Aim -
Transcribe every line of the data below without any change, but leave out the pictures.

Dataset entries:
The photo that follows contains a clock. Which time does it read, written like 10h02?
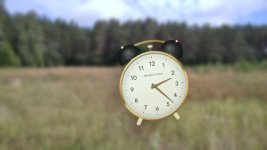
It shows 2h23
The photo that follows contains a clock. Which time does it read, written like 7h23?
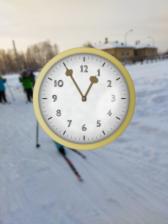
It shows 12h55
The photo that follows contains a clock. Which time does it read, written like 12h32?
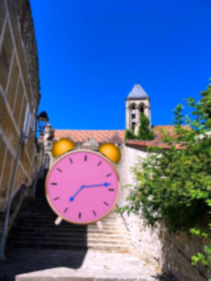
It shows 7h13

Finished exercise -
The photo that follows contains a clock. Which time does it read, written like 10h02?
It shows 2h23
The photo that follows contains a clock. Which time does it read, written like 7h23?
It shows 12h55
The photo that follows contains a clock. Which time does it read, written like 12h32?
It shows 7h13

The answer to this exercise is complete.